EXERCISE A
In the forum thread about forgiving a cheating spouse, what does Shannon call the most important thing in a marriage?
EXERCISE B
Summarize the forum thread about forgiving a cheating spouse in three sentences.

TEXT EXCERPT
My FIL cheated on his wife bringing home a couple of STDs that were curable. MIL forgave him COMPLETELY...even though he treats her like crap.

Would you be as forgiving?

I don't know that I could. But, with having 2 kids and being already divorced once, I think that I would be able to look past it.....:confused:

Shannon
09-07-2006, 07:04 PM
I don't ever want to get divorced, but I do have a cheat or beat clause. If my significant other did either, I would leave without thinking twice. I think that trust is the most important thing in a marriage and if I did not trust some one, I couldn't stay.

The funny thing is, most people are probably good at forgiving, it's the forgetting that is hard. I would probably make the other persons life miserable if I stayed. I would always think that he was still cheating on me.

I don't ever want to be in this situation, but if I was, I would walk.

magnolia
09-07-2006, 07:16 PM
Like Shannon, I've never been in that situation so not sure what I would do. I know I love him and I have forgiven him for many, many things - just as he's forgiven me - but not for this. I honestly don't know what I would do - and hope to never have to find out. But it is a good question Kimberly.

STUDY MATERIAL
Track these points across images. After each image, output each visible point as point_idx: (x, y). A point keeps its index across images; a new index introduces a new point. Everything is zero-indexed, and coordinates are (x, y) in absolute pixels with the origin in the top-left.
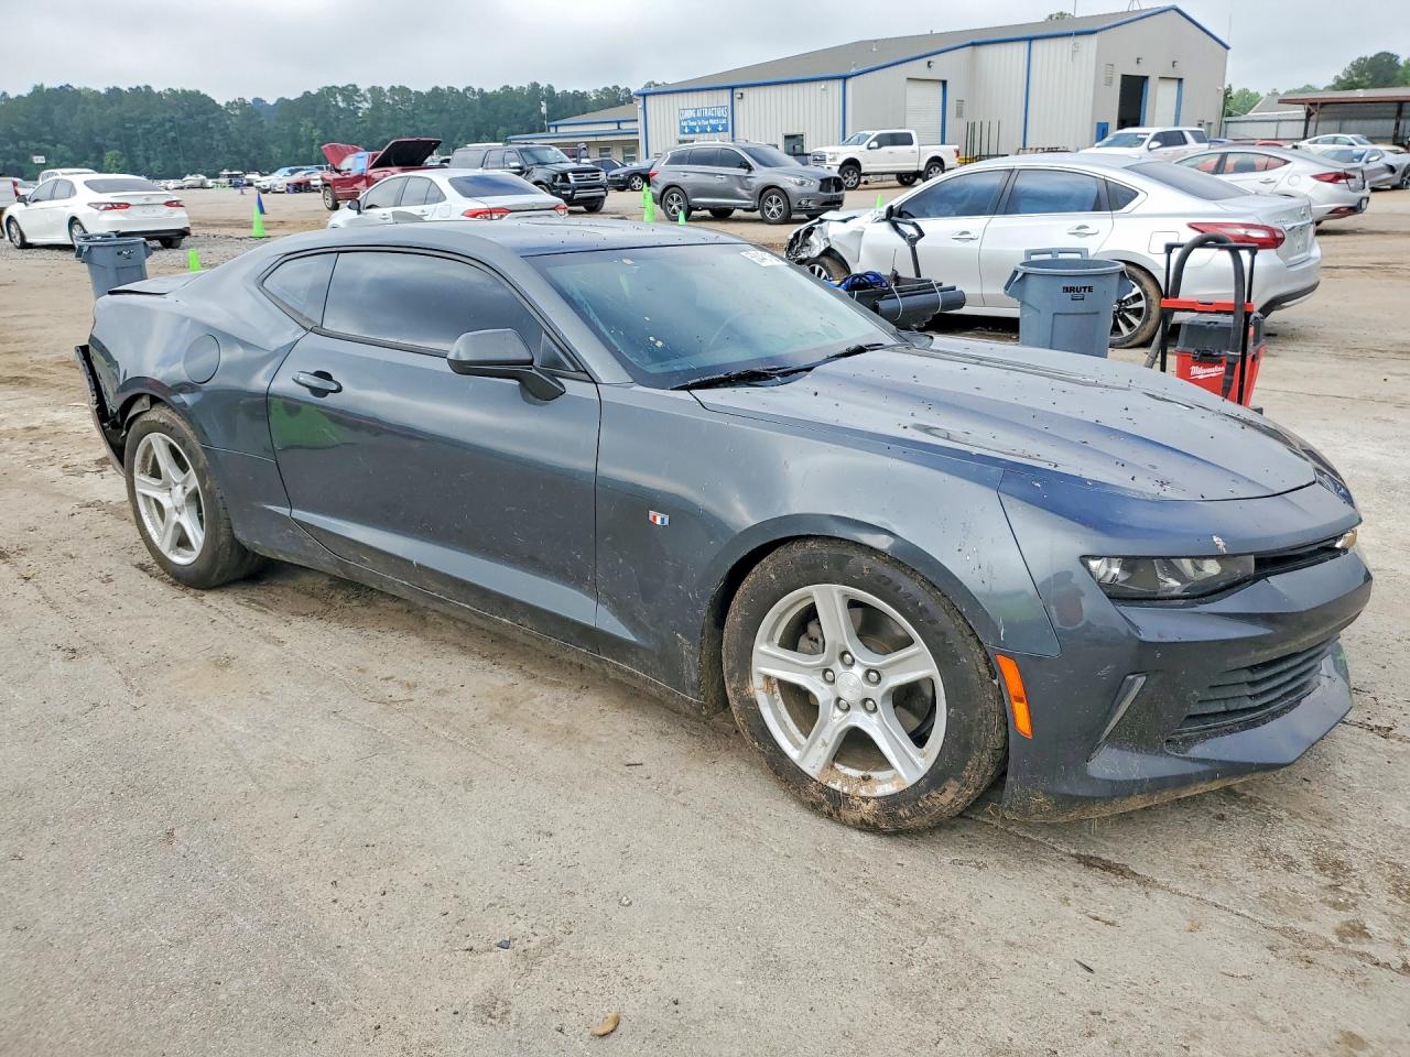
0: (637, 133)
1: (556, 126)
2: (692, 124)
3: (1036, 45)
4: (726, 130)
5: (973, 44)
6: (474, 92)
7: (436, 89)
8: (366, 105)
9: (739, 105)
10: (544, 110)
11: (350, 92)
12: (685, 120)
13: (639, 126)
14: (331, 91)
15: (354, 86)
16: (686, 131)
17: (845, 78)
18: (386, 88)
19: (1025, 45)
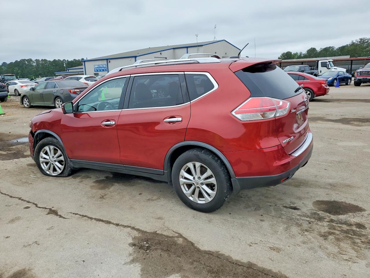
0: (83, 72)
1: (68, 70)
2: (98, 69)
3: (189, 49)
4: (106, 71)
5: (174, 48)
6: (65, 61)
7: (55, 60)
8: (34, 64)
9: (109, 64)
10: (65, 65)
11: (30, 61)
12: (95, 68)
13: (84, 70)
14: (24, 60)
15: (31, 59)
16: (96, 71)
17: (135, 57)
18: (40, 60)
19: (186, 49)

---

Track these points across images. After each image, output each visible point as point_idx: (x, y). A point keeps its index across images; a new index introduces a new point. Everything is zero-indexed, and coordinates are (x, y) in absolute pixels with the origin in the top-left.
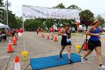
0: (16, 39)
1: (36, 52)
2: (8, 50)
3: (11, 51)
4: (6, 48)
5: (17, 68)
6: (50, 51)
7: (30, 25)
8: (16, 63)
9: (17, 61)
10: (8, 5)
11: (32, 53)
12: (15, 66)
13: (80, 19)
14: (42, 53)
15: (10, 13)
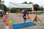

RESPONSE BOX A
Trust.

RESPONSE BOX B
The first poster describes a father-in-law who cheated and brought home curable STDs, and a mother-in-law who forgave him completely. That poster asks whether others would be as forgiving and says that, with two kids and one divorce already, looking past it might be possible. Shannon says trust matters most in a marriage and would leave over cheating, while magnolia doesn't know what to do and hopes never to find out.